Ceza Hukuku 2002 yılında yapılan, köklü değişiklik sonrasında 5237 sayılı Türk Ceza Kanunu kapsamında; gerçek ve tüzel kişilerin sosyal, temel hak ve özgürlüklerini korunmasına yardımcı olan, sosyal, temel hak ve özgürlükleri kısıtlanan veya kullanılmasını güçleştiren durumlara karşı belirli esasları benimseyerek, suç tiplerine özgü ceza müeyyidelerinin düzenlendiği hukuk dalıdır.
Ceza Hukukunda;
- Kusursuz ceza olmaz ilkesi
- Kanunilik ilkesi
- Belirlilik ilkesi
- Kıyas yasağı
- Geriye yürüme yasağı
olarak benimsenmiş olan temel ilke ve esaslar mevcuttur.
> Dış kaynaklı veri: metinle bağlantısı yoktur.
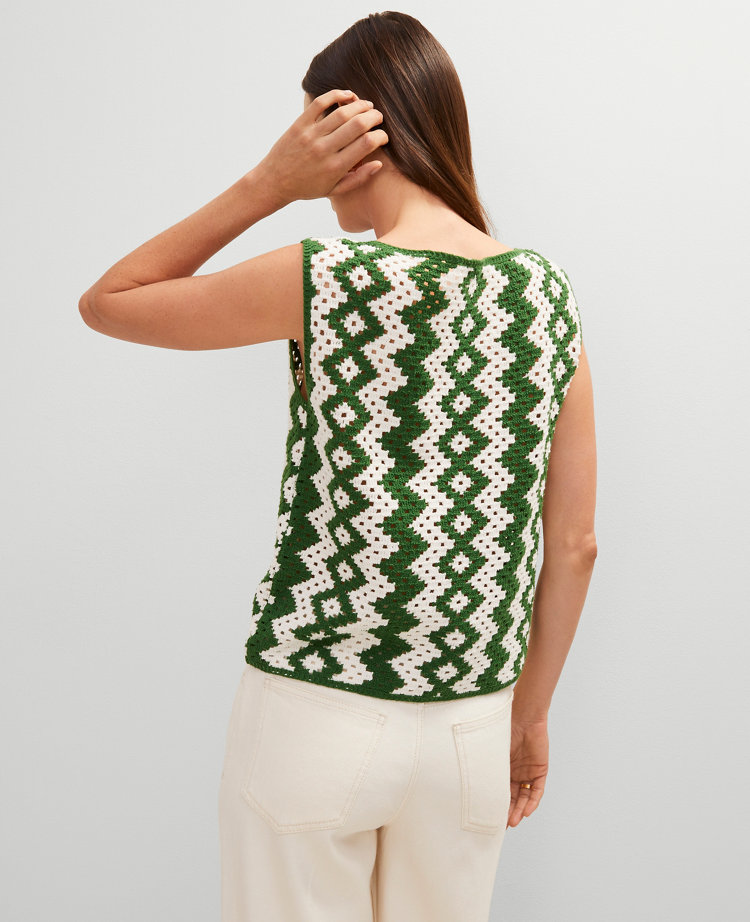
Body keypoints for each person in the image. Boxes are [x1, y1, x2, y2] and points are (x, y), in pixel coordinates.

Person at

Bu kapsamda da, Ceza hukukunda ilke ve esasların aktif şekilde uygulanması açısından, ceza yargılamalarında müdafinin önemi ortaya çıkmaktadır. Ceza Hukuku, en çok avukat ihtiyacı duyulan hukuk dallarından bir tanesidir. Nitekim, sanık açısından hürriyetten yoksun kalarak ceza infaz kurumuna girme tehlikesi mevcuttur. Bu sebeple de gerçek veya tüzel kişilerin ceza hukuku noktasında, ceza avukatlarından destek alarak süreci yönetmeleri önem arz etmektedir.
Birçok karşılaşılan durumda, kişilerin olayları ciddiyetle karşılamadığı, “bundan ceza mı verilir?” algısı içerisinde oldukları görülmektedir. Bunun sonucu olarak da, yargılama neticesinde kişilere ceza verilmekte olup, istinaf ve temyiz aşamasında avukat arayışına girildiği görülmektedir.
Ancak bir ceza dosyasının;
Kolluk aşamasında ilk ifade verilirken başladığının unutulmaması ve sürecin daha ilk başında bir ceza avukatından destek alınması halinde sürecin seyrinin çok daha farklı olabileceği ve avukatın savunma araçlarını daha etkin kullanabileceği unutulmamalıdır.